At its core, dimensionality reduction is about identifying the 'essence' of a dataset by discarding noise and redundancy. Imagine a high-dimensional cloud of data points; often, these points don't fill the space uniformly but instead lie along a few dominant directions. If we can identify these directions—the axes of maximum variance—we can project the data onto a lower-dimensional subspace without losing significant information. This process is fundamentally an exercise in linear algebra, where we seek to decompose a complex transformation into its most basic constituent parts.
To understand this, we first look at Eigen-decomposition. For a square, symmetric matrix $C$ (such as a covariance matrix), we seek vectors $v$ that, when multiplied by $C$, only change in scale, not direction. This is expressed as $Cv = \\lambda v$, where $\\lambda$ is the eigenvalue and $v$ is the eigenvector. In the context of data, the eigenvectors represent the principal axes of the data's distribution, and the magnitude of the corresponding eigenvalue $\\lambda$ quantifies how much variance exists along that axis. By keeping only the eigenvectors associated with the largest eigenvalues, we perform Principal Component Analysis (PCA).
While eigen-decomposition is powerful, it is limited to square matrices. Singular Value Decomposition (SVD) generalizes this concept to any $m \\× n$ matrix $A$. SVD factorizes the matrix into three components: $A = U \Sigma V^T$. Here, $U$ is an $m \\× m$ orthogonal matrix representing the left singular vectors, $\Sigma$ is an $m \\× n$ diagonal matrix containing the singular values $\sigma_i$, and $V^T$ is the transpose of an $n \\× n$ orthogonal matrix representing the right singular vectors. Geometrically, SVD tells us that any linear transformation can be broken down into a rotation, a scaling, and another rotation.
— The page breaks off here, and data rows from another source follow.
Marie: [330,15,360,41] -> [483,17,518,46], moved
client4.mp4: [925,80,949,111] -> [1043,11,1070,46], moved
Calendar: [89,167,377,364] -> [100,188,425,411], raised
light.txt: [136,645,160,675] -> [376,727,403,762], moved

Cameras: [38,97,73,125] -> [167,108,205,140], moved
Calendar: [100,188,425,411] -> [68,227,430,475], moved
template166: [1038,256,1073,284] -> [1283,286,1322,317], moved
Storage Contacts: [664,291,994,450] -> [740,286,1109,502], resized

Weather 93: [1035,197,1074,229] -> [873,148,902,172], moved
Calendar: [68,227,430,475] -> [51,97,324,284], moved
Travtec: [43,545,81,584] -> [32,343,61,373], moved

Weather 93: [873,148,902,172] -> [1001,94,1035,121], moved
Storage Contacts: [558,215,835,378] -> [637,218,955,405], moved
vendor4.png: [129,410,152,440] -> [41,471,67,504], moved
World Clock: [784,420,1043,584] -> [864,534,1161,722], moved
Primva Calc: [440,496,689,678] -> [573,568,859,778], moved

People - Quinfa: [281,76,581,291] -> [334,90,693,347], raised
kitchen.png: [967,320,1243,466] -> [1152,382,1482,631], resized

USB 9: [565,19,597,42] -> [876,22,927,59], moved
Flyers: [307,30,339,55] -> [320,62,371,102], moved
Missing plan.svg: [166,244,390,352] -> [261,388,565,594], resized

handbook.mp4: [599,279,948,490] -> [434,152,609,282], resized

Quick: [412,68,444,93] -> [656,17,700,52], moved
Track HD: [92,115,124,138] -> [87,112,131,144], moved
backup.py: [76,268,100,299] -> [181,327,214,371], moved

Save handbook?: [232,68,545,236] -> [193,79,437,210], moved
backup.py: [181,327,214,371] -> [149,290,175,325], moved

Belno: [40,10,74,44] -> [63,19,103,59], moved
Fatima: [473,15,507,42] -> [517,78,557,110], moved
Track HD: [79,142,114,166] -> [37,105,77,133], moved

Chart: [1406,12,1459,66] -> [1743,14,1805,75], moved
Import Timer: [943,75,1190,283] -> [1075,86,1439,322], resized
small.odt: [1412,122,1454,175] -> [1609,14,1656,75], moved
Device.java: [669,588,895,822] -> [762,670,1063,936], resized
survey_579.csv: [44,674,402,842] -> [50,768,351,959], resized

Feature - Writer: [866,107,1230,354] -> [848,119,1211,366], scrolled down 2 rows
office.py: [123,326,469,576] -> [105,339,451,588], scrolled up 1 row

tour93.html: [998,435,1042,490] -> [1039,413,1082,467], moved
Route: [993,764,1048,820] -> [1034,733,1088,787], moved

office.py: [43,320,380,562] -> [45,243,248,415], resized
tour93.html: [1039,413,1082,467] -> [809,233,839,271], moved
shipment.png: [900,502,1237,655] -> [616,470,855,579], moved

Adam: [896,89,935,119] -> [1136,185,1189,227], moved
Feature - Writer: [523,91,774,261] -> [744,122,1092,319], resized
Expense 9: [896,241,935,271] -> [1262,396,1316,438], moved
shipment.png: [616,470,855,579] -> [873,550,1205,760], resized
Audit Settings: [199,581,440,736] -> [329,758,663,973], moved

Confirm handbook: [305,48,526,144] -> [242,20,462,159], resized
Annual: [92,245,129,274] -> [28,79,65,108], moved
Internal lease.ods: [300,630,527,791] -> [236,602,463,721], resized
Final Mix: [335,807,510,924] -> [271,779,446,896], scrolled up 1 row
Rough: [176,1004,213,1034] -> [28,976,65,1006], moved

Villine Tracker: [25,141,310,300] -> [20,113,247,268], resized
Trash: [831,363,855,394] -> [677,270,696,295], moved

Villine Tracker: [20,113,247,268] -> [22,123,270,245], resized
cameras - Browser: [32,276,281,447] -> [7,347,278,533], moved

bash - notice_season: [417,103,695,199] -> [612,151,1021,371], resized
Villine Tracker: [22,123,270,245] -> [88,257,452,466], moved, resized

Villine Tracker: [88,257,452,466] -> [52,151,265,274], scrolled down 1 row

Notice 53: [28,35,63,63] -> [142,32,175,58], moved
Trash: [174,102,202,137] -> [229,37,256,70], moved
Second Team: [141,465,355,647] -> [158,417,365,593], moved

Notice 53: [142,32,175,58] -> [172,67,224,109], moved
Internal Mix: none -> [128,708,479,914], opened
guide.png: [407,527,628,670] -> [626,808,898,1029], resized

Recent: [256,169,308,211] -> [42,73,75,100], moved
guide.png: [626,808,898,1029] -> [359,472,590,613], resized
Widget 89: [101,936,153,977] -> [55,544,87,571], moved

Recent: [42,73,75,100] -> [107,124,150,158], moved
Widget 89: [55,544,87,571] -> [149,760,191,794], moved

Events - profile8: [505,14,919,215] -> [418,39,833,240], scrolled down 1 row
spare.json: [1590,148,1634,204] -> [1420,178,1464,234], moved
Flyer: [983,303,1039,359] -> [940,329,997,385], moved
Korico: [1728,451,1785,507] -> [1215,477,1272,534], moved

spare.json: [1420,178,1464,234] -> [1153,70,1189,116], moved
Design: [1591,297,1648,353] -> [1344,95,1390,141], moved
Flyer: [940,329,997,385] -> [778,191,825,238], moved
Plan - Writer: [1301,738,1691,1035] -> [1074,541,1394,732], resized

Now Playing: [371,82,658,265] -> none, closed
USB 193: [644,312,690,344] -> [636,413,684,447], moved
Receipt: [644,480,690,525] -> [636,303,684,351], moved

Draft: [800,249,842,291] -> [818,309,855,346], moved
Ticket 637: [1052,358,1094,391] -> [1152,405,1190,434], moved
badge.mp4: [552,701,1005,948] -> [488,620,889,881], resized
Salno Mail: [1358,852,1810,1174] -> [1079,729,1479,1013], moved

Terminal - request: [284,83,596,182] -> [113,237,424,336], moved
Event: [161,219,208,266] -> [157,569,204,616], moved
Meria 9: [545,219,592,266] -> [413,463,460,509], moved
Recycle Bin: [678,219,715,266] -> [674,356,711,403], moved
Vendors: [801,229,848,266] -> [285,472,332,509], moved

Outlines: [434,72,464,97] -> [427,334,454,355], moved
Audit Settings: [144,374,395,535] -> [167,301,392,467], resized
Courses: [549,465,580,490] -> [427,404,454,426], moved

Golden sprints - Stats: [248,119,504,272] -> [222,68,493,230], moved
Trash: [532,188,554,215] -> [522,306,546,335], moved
The relationship between SVD and eigenvalues is profound. If we consider the covariance matrix $C = A^T A$, its eigenvalues are exactly the squares of the singular values of $A$, i.e., $\\lambda_i = \\sigma_i^2$. The right singular vectors $V$ of $A$ are the eigenvectors of $A^T A$. This means SVD provides a direct numerical path to finding the principal components of a dataset without explicitly computing the covariance matrix, which is often computationally expensive and numerically unstable for large datasets.
For dimensionality reduction, we employ the Eckart-Young-Mirsky theorem, which states that the best low-rank approximation of a matrix is obtained by keeping the $k$ largest singular values and setting the rest to zero. We define the truncated SVD as: $$A_k = \\sum_{i=1}^k \\sigma_i u_i v_i^T$$ This $A_k$ is the closest matrix to $A$ (in terms of the Frobenius norm) that has rank $k$. By choosing $k \ll n$, we effectively compress the data, retaining only the most significant structural patterns while filtering out low-energy noise.
In practice, this translates to transforming our original features into a new coordinate system where the features are uncorrelated. If we project our data $A$ onto the first $k$ columns of $V$, we obtain a reduced representation $Z = A V_k$. This transformation ensures that we maximize the captured variance in the reduced space. Whether you are compressing images, reducing noise in gene expression data, or latent semantic indexing in NLP, you are leveraging the spectral properties of matrices to find the hidden, low-dimensional manifold where the true signal resides.